El hombre de traje negro suelta una carcajada y sigue presionando su piedra en la que aparecen y desaparecen gráficos y estadísticas. Lo mismo el hombre de traje gris.

—¿Y eso sucede cada vez que alguien muere? —preguntas.

—Pues sí, debe existir un proceso justo antes de que decidan a dónde vas a parar en la eternidad.

—Tú has visto muchas de estas, ¿cómo dices?, ¿negociaciones?
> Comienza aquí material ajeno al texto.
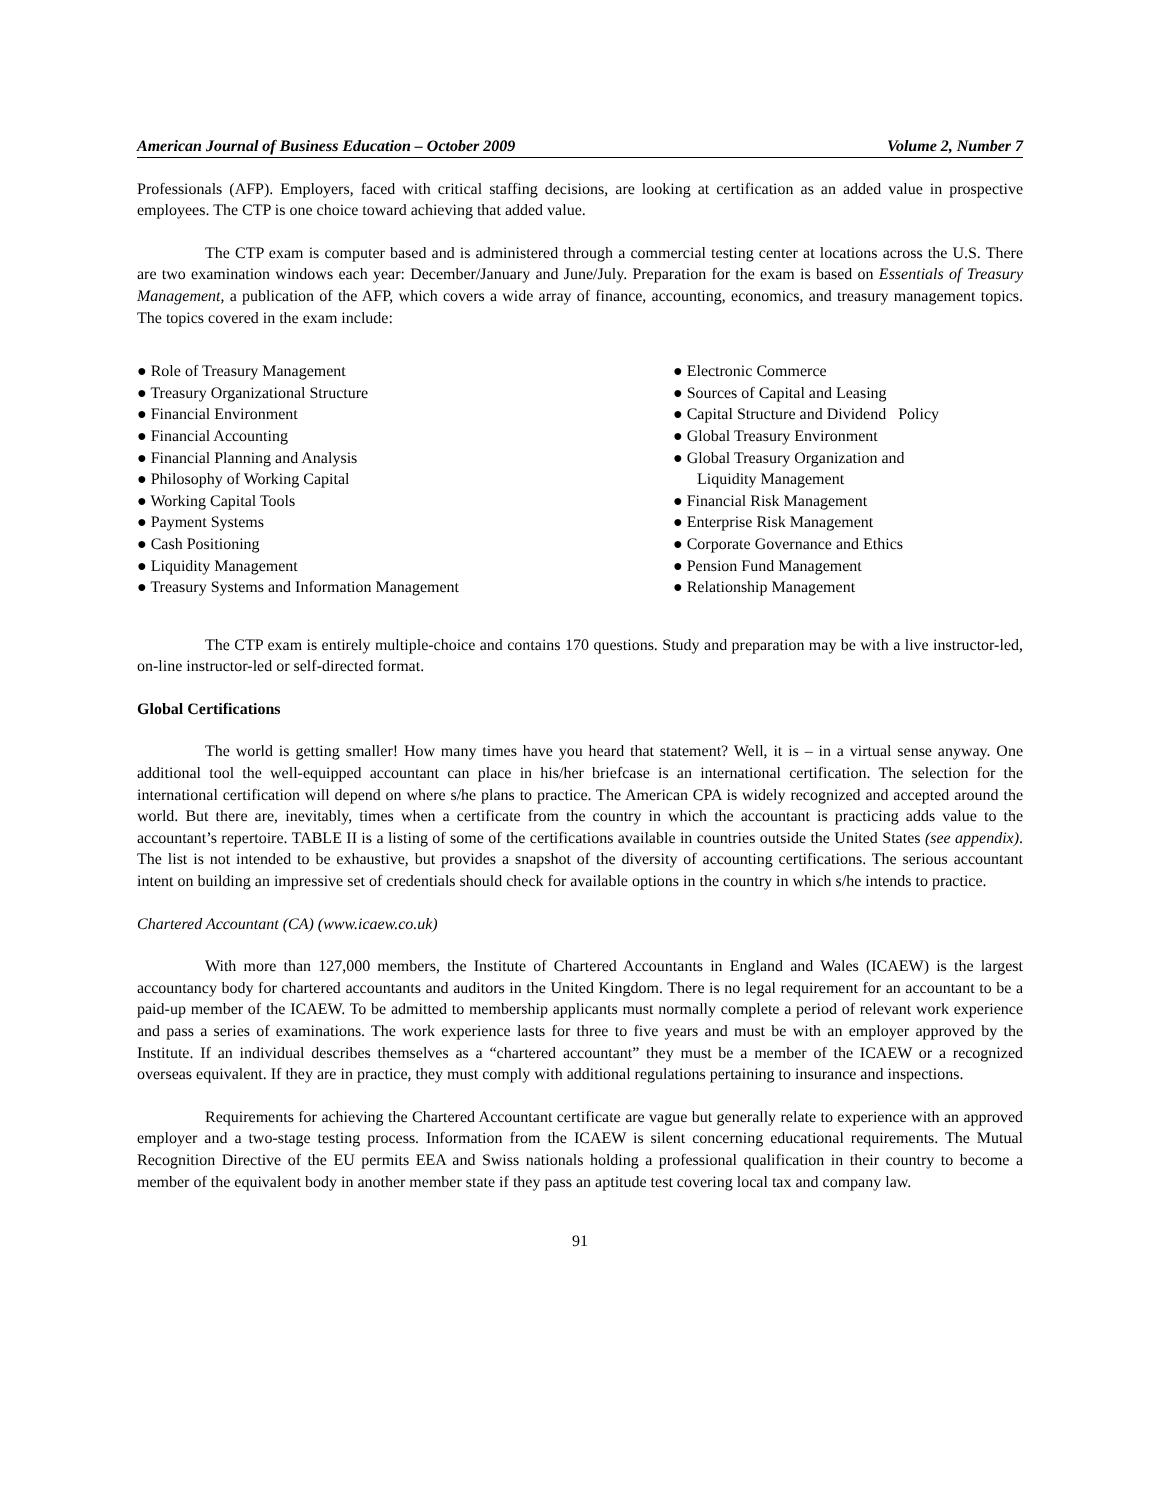American Journal of Business Education – October 2009 Volume 2, Number 7
Professionals (AFP). Employers, faced with critical staffing decisions, are looking at certification as an added value in prospective employees. The CTP is one choice toward achieving that added value.
The CTP exam is computer based and is administered through a commercial testing center at locations across the U.S. There are two examination windows each year: December/January and June/July. Preparation for the exam is based on Essentials of Treasury Management, a publication of the AFP, which covers a wide array of finance, accounting, economics, and treasury management topics. The topics covered in the exam include:
● Role of Treasury Management
● Treasury Organizational Structure
● Financial Environment
● Financial Accounting
● Financial Planning and Analysis
● Philosophy of Working Capital
● Working Capital Tools
● Payment Systems
● Cash Positioning
● Liquidity Management
● Treasury Systems and Information Management
● Electronic Commerce
● Sources of Capital and Leasing
● Capital Structure and Dividend Policy
● Global Treasury Environment
● Global Treasury Organization and
Liquidity Management
● Financial Risk Management
● Enterprise Risk Management
● Corporate Governance and Ethics
● Pension Fund Management
● Relationship Management
The CTP exam is entirely multiple-choice and contains 170 questions. Study and preparation may be with a live instructor-led, on-line instructor-led or self-directed format.
Global Certifications
The world is getting smaller! How many times have you heard that statement? Well, it is – in a virtual sense anyway. One additional tool the well-equipped accountant can place in his/her briefcase is an international certification. The selection for the international certification will depend on where s/he plans to practice. The American CPA is widely recognized and accepted around the world. But there are, inevitably, times when a certificate from the country in which the accountant is practicing adds value to the accountant’s repertoire. TABLE II is a listing of some of the certifications available in countries outside the United States (see appendix). The list is not intended to be exhaustive, but provides a snapshot of the diversity of accounting certifications. The serious accountant intent on building an impressive set of credentials should check for available options in the country in which s/he intends to practice.
Chartered Accountant (CA) (www.icaew.co.uk)
With more than 127,000 members, the Institute of Chartered Accountants in England and Wales (ICAEW) is the largest accountancy body for chartered accountants and auditors in the United Kingdom. There is no legal requirement for an accountant to be a paid-up member of the ICAEW. To be admitted to membership applicants must normally complete a period of relevant work experience and pass a series of examinations. The work experience lasts for three to five years and must be with an employer approved by the Institute. If an individual describes themselves as a “chartered accountant” they must be a member of the ICAEW or a recognized overseas equivalent. If they are in practice, they must comply with additional regulations pertaining to insurance and inspections.
Requirements for achieving the Chartered Accountant certificate are vague but generally relate to experience with an approved employer and a two-stage testing process. Information from the ICAEW is silent concerning educational requirements. The Mutual Recognition Directive of the EU permits EEA and Swiss nationals holding a professional qualification in their country to become a member of the equivalent body in another member state if they pass an aptitude test covering local tax and company law.
91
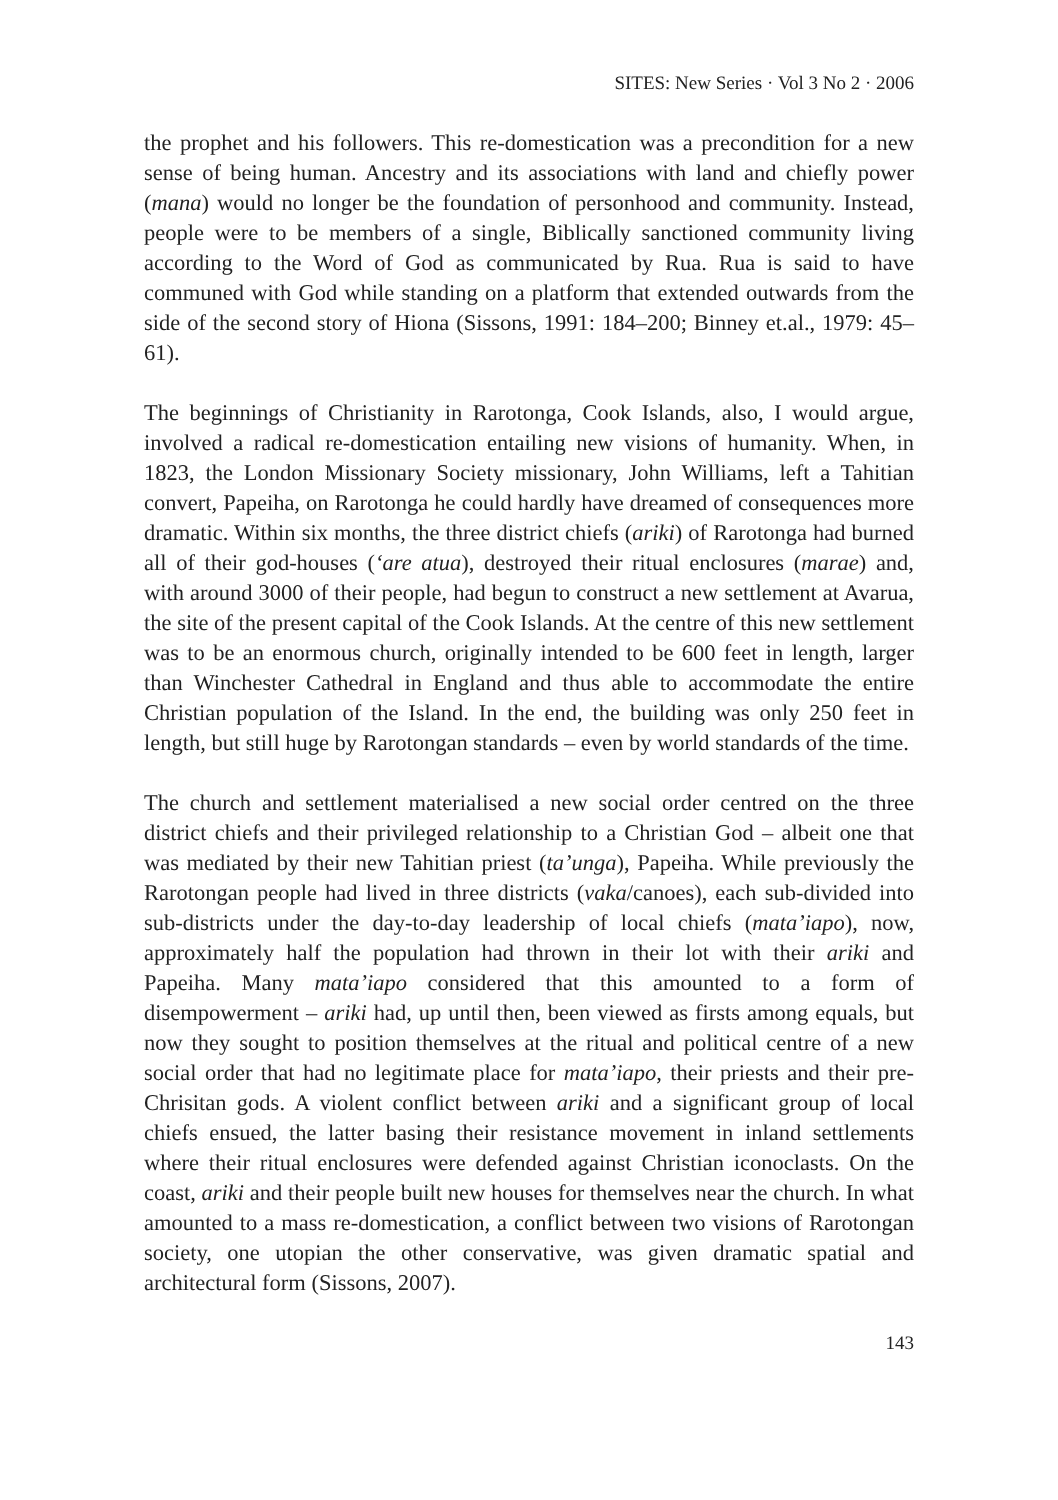SITES: New Series · Vol 3 No 2 · 2006
the prophet and his followers. This re-domestication was a precondition for a new sense of being human. Ancestry and its associations with land and chiefly power (mana) would no longer be the foundation of personhood and community. Instead, people were to be members of a single, Biblically sanctioned community living according to the Word of God as communicated by Rua. Rua is said to have communed with God while standing on a platform that extended outwards from the side of the second story of Hiona (Sissons, 1991: 184–200; Binney et.al., 1979: 45–61).
The beginnings of Christianity in Rarotonga, Cook Islands, also, I would argue, involved a radical re-domestication entailing new visions of humanity. When, in 1823, the London Missionary Society missionary, John Williams, left a Tahitian convert, Papeiha, on Rarotonga he could hardly have dreamed of consequences more dramatic. Within six months, the three district chiefs (ariki) of Rarotonga had burned all of their god-houses (‘are atua), destroyed their ritual enclosures (marae) and, with around 3000 of their people, had begun to construct a new settlement at Avarua, the site of the present capital of the Cook Islands. At the centre of this new settlement was to be an enormous church, originally intended to be 600 feet in length, larger than Winchester Cathedral in England and thus able to accommodate the entire Christian population of the Island. In the end, the building was only 250 feet in length, but still huge by Rarotongan standards – even by world standards of the time.
The church and settlement materialised a new social order centred on the three district chiefs and their privileged relationship to a Christian God – albeit one that was mediated by their new Tahitian priest (ta’unga), Papeiha. While previously the Rarotongan people had lived in three districts (vaka/canoes), each sub-divided into sub-districts under the day-to-day leadership of local chiefs (mata’iapo), now, approximately half the population had thrown in their lot with their ariki and Papeiha. Many mata’iapo considered that this amounted to a form of disempowerment – ariki had, up until then, been viewed as firsts among equals, but now they sought to position themselves at the ritual and political centre of a new social order that had no legitimate place for mata’iapo, their priests and their pre-Chrisitan gods. A violent conflict between ariki and a significant group of local chiefs ensued, the latter basing their resistance movement in inland settlements where their ritual enclosures were defended against Christian iconoclasts. On the coast, ariki and their people built new houses for themselves near the church. In what amounted to a mass re-domestication, a conflict between two visions of Rarotongan society, one utopian the other conservative, was given dramatic spatial and architectural form (Sissons, 2007).
143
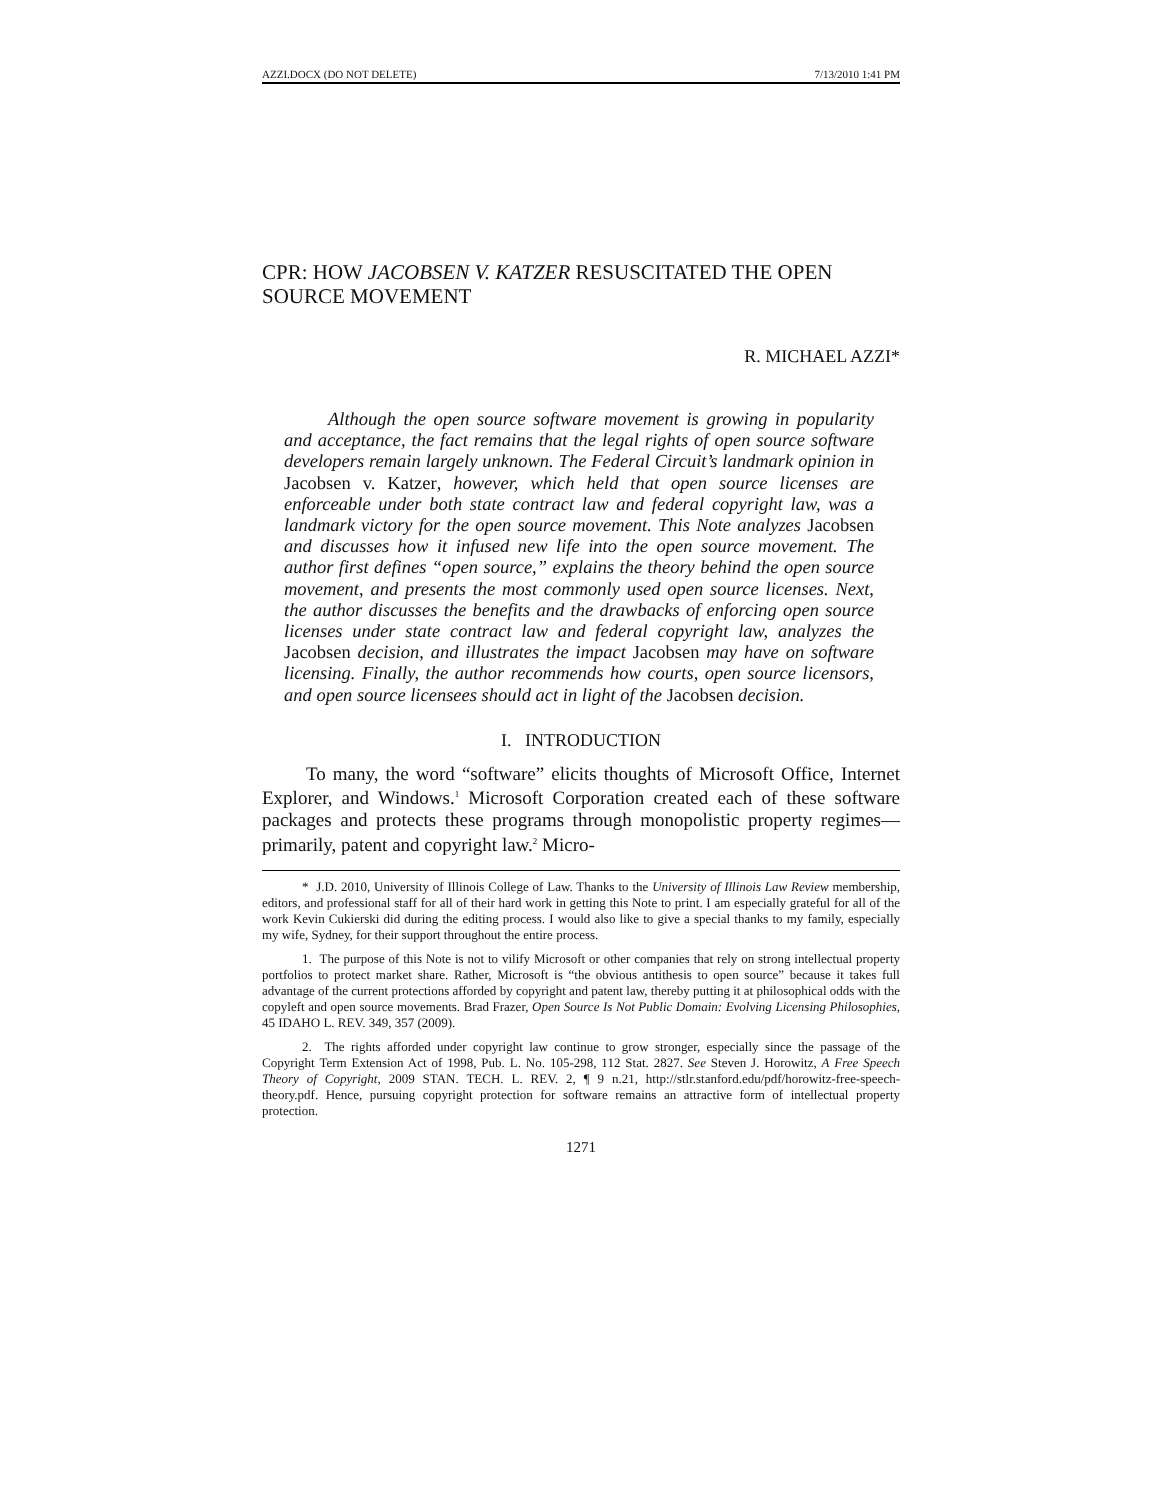AZZI.DOCX (DO NOT DELETE) 7/13/2010 1:41 PM
CPR: HOW JACOBSEN V. KATZER RESUSCITATED THE OPEN SOURCE MOVEMENT
R. MICHAEL AZZI*
Although the open source software movement is growing in popularity and acceptance, the fact remains that the legal rights of open source software developers remain largely unknown. The Federal Circuit’s landmark opinion in Jacobsen v. Katzer, however, which held that open source licenses are enforceable under both state contract law and federal copyright law, was a landmark victory for the open source movement. This Note analyzes Jacobsen and discusses how it infused new life into the open source movement. The author first defines “open source,” explains the theory behind the open source movement, and presents the most commonly used open source licenses. Next, the author discusses the benefits and the drawbacks of enforcing open source licenses under state contract law and federal copyright law, analyzes the Jacobsen decision, and illustrates the impact Jacobsen may have on software licensing. Finally, the author recommends how courts, open source licensors, and open source licensees should act in light of the Jacobsen decision.
I. INTRODUCTION
To many, the word “software” elicits thoughts of Microsoft Office, Internet Explorer, and Windows.<sup>1</sup> Microsoft Corporation created each of these software packages and protects these programs through monopolistic property regimes—primarily, patent and copyright law.<sup>2</sup> Micro-
* J.D. 2010, University of Illinois College of Law. Thanks to the University of Illinois Law Review membership, editors, and professional staff for all of their hard work in getting this Note to print. I am especially grateful for all of the work Kevin Cukierski did during the editing process. I would also like to give a special thanks to my family, especially my wife, Sydney, for their support throughout the entire process.
1. The purpose of this Note is not to vilify Microsoft or other companies that rely on strong intellectual property portfolios to protect market share. Rather, Microsoft is “the obvious antithesis to open source” because it takes full advantage of the current protections afforded by copyright and patent law, thereby putting it at philosophical odds with the copyleft and open source movements. Brad Frazer, Open Source Is Not Public Domain: Evolving Licensing Philosophies, 45 IDAHO L. REV. 349, 357 (2009).
2. The rights afforded under copyright law continue to grow stronger, especially since the passage of the Copyright Term Extension Act of 1998, Pub. L. No. 105-298, 112 Stat. 2827. See Steven J. Horowitz, A Free Speech Theory of Copyright, 2009 STAN. TECH. L. REV. 2, ¶ 9 n.21, http://stlr.stanford.edu/pdf/horowitz-free-speech-theory.pdf. Hence, pursuing copyright protection for software remains an attractive form of intellectual property protection.
1271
—No realmente, esta sería la tercera, y la verdad no es muy divertida. Cuando murió mi abuelo estaba toda la familia. El pobre tuvo un agonía larguísima y cuando por fin se fue, y llegaron sus negociadores, no se pudieron poner de acuerdo como por tres horas, discutían y discutían. Fue muy divertido, sobre todo por el acto final. Creo que también los negociadores se caían mal entre sí y eran mayores. Éstos se ve que se llevan bien y son jóvenes.

—¿Acto final?

—Sí, ¿ves esas cosas que tienen en sus manos? Es como un aparato que transforma en números todas las acciones de tu vida: buenas, malas y neutrales. Sin embargo, tu última acción, aunque tiene un gran peso, no aparece ahí. No sé muy bien cómo funciona, pero el acto final es algo así como el 30 por ciento de todas tus acciones, por eso la frase “vive la vida como si siempre fuera tu acto final” es muy famosa.

—¿Y cómo deciden si tu acto final es bueno o no?

—Los negociadores llegan a un acuerdo. En el caso de mi abuelo, la mayor parte de su vida fue neutral, como la mayoría, y el problema es que su acto final fue un poco negativo: decidió que a su funeral no fuera su hermano, porque siempre peleaban. Son las reglas, ¿sabes?, realmente a nadie le importaba si iba su hermano o no, pero al final fue al cielo. Fue duro, ambos negociadores terminaron sudando, pero la familia se alegró de que todo terminará así. A veces es un poco de suerte. Mira, ya llegaron a un acuerdo.

Frente a ti los negociadores se dan la mano.

—Está bien, Monty, ganaste por hoy. Como siempre, un placer negociar contigo —dice el hombre de traje negro con una gran sonrisa y ambos desaparecen de la misma forma en como llegaron.

Una cosa rarísima.

Regresas a casa de Julia luego que el médico sólo te puso una venda. Al día siguiente, después de meditarlo toda la noche, decides que entrarás por el agujero nuevamente a ver si así regresas a tu hogar.

Calcetines y tú entran por el hoyo y después de gatear por un rato finalmente empiezan a caer, esta vez esquivas las ramas y caes directo al suelo. Te levantas y Calcetines emprende la carrera y tú vas detrás de él, gritas y esperas que pare, pero antes que puedas alcanzarlo un coche lo atropella.

El hombre que conducía el auto se disculpa, pero luego te dice que todo es tu culpa por no ponerle correa y se va. Te preguntas si los perros también tendrán negociadores. Esperas que caiga un rayo o que vibre la tierra, pero nada de eso sucede.

De algo estás segura: Calcetines se iría con el hombre de traje negro.